27.         At paragraph [28] he identified that the principal issue in the appeals was the issue of proportionality. He reminded himself correctly that great weight has to be attached to the failure to meet Appendix FM or paragraph 276ADE and the fact that this was much more than a starting point. He applied what is now embodied in Section 117B of the 2002 Act and found all of the parties had developed private lives whilst here unlawfully. He remarked that the husband/father failed to disclose their presence despite his numerous applications after 2004. He concluded in paragraph [29] that refusing the first-named appellant’s application was not disproportionate.

28.         The FtTJ had full regard to the remaining appellants’ situations both of whom had boyfriends and were expecting their first child. He accepted that no blame should be attached to them whilst they were minors but he found they had built up their current private lives (boyfriend and the fact they were expecting) not only when they were over the eighteen but also after their applications had been refused in April 2013. In other words they established their current statuses whilst their immigration status was precarious. The FtTJ attached weight to this factor.

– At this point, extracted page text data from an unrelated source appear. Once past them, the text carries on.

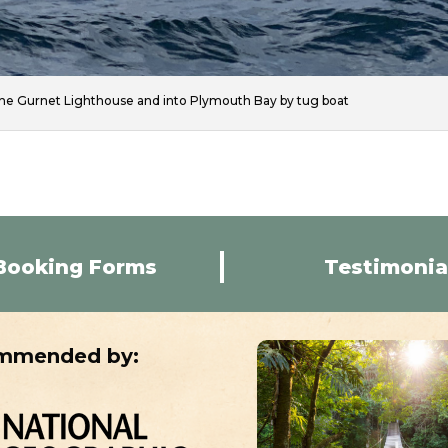
he Gurnet Lighthouse and into Plymouth Bay by tug boat
Booking Forms
Testimonia
mmended by:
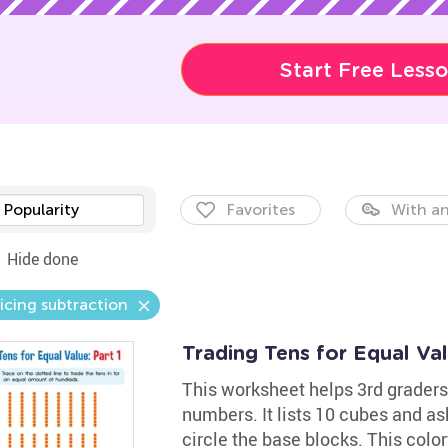
Start Free Less
Popularity
Favorites
With an
Hide done
icing subtraction
Trading Tens for Equal Va
This worksheet helps 3rd grader
numbers. It lists 10 cubes and as
circle the base blocks. This color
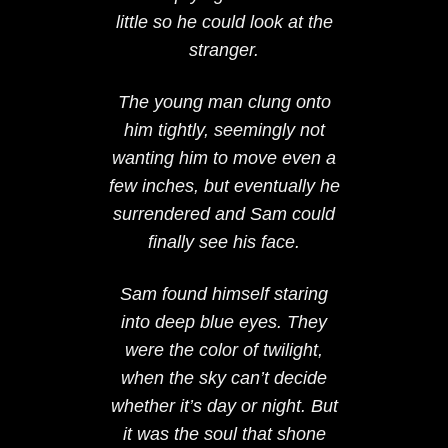
little so he could look at the
stranger.
The young man clung onto
him tightly, seemingly not
wanting him to move even a
few inches, but eventually he
surrendered and Sam could
finally see his face.
Sam found himself staring
into deep blue eyes. They
were the color of twilight,
when the sky can’t decide
whether it’s day or night. But
it was the soul that shone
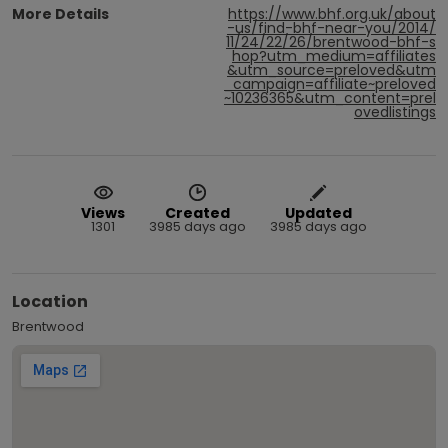
More Details
https://www.bhf.org.uk/about
-us/find-bhf-near-you/2014/
11/24/22/26/brentwood-bhf-s
hop?utm_medium=affiliates
&utm_source=preloved&utm
_campaign=affiliate~preloved
~10236365&utm_content=prel
ovedlistings
Views
Created
Updated
1301
3985 days ago
3985 days ago
Location
Brentwood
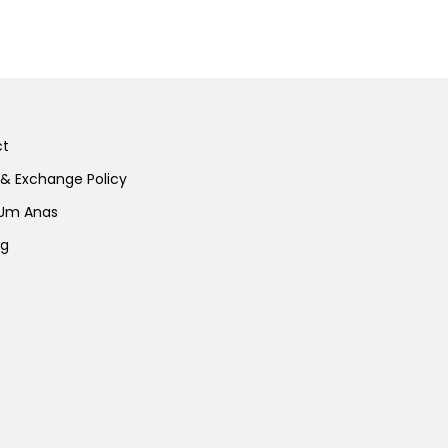
ct
 & Exchange Policy
 Um Anas
ng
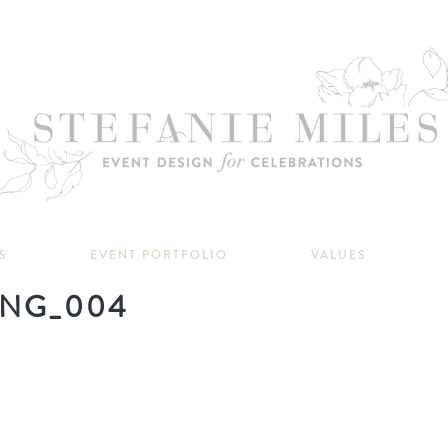
S
EVENT PORTFOLIO
VALUES
NG_004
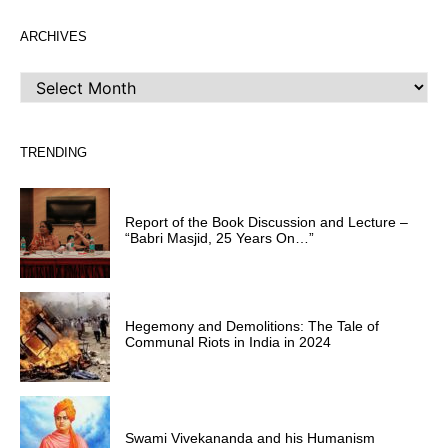
ARCHIVES
ARCHIVES
TRENDING
Report of the Book Discussion and Lecture –
“Babri Masjid, 25 Years On…”
Hegemony and Demolitions: The Tale of
Communal Riots in India in 2024
Swami Vivekananda and his Humanism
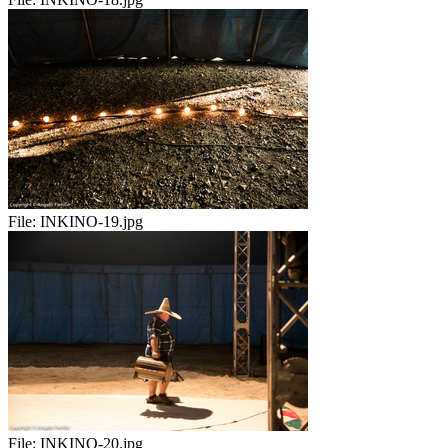
File:
INKINO-19.jpg
File:
INKINO-20.jpg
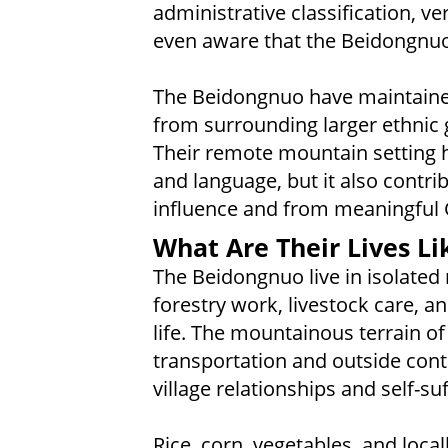
administrative classification, ve
even aware that the Beidongnuo 
The Beidongnuo have maintained 
from surrounding larger ethnic 
Their remote mountain setting h
and language, but it also contri
influence and from meaningful C
What Are Their Lives Li
The Beidongnuo live in isolate
forestry work, livestock care, a
life. The mountainous terrain of
transportation and outside conta
village relationships and self-suf
Rice, corn, vegetables, and loca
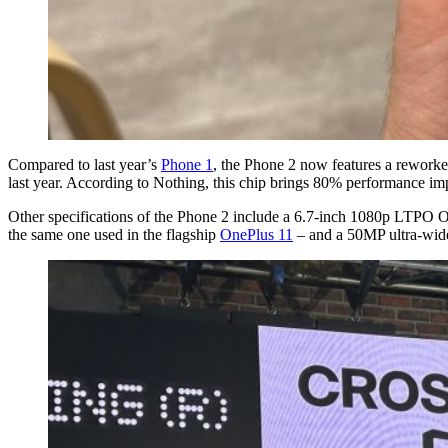
Compared to last year’s
Phone 1
, the Phone 2 now features a reworke
last year. According to Nothing, this chip brings 80% performance i
Other specifications of the Phone 2 include a 6.7-inch 1080p LTPO 
the same one used in the flagship
OnePlus 11
– and a 50MP ultra-wide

29.         The FtTJ considered their cases on the facts before him and found their removal, on those facts, was not disproportionate.

30.         I see nothing wrong at all in the FtTJs approach and these appeals are dismissed.

31.         My decision may be academic because of course the second and third appellants circumstances may have changed due to their developing relationships and circumstances but those are matters for a fresh application.

32.         In conclusion I find there is no error in law.

Decision

33.         The decision of the First-tier Tribunal did not disclose an error in law and I uphold the original decision and I dismiss the appellants’ appeals.

34.         Under Rule 14(1) The Tribunal Procedure (Upper Tribunal) Rules 2008 (as amended) an appellant can be granted anonymity throughout these proceedings, unless and until a tribunal or court directs otherwise. No order was made in the First-tier and I see no reason to amend that order.

 

 

 

Signed: Dated: February 13, 2015

 

Deputy Upper Tribunal Judge Alis

 

 

 

 

TO THE RESPONDENT

 

I uphold the original decision on fees.